### Work required:
In your copy, each line below is repeated exactly and no image appears.

### Input data:

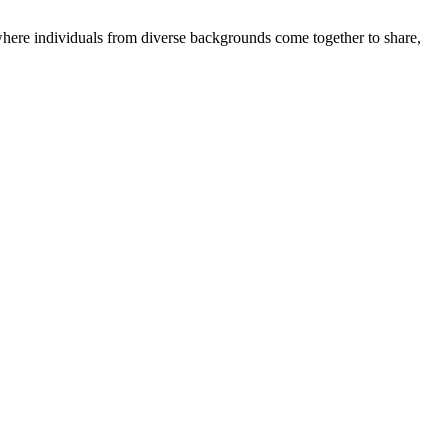
where individuals from diverse backgrounds come together to share,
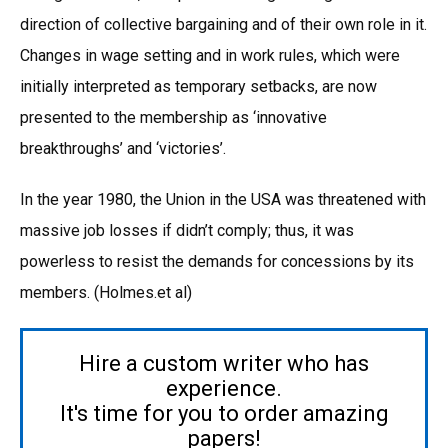
direction of collective bargaining and of their own role in it.
Changes in wage setting and in work rules, which were
initially interpreted as temporary setbacks, are now
presented to the membership as ‘innovative
breakthroughs’ and ‘victories’.
In the year 1980, the Union in the USA was threatened with
massive job losses if didn’t comply; thus, it was
powerless to resist the demands for concessions by its
members. (Holmes.et al)
Hire a custom writer who has
experience.
It's time for you to order amazing
papers!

### Response to the task:
where individuals from diverse backgrounds come together to share,
direction of collective bargaining and of their own role in it.
Changes in wage setting and in work rules, which were
initially interpreted as temporary setbacks, are now
presented to the membership as ‘innovative
breakthroughs’ and ‘victories’.
In the year 1980, the Union in the USA was threatened with
massive job losses if didn’t comply; thus, it was
powerless to resist the demands for concessions by its
members. (Holmes.et al)
Hire a custom writer who has
experience.
It's time for you to order amazing
papers!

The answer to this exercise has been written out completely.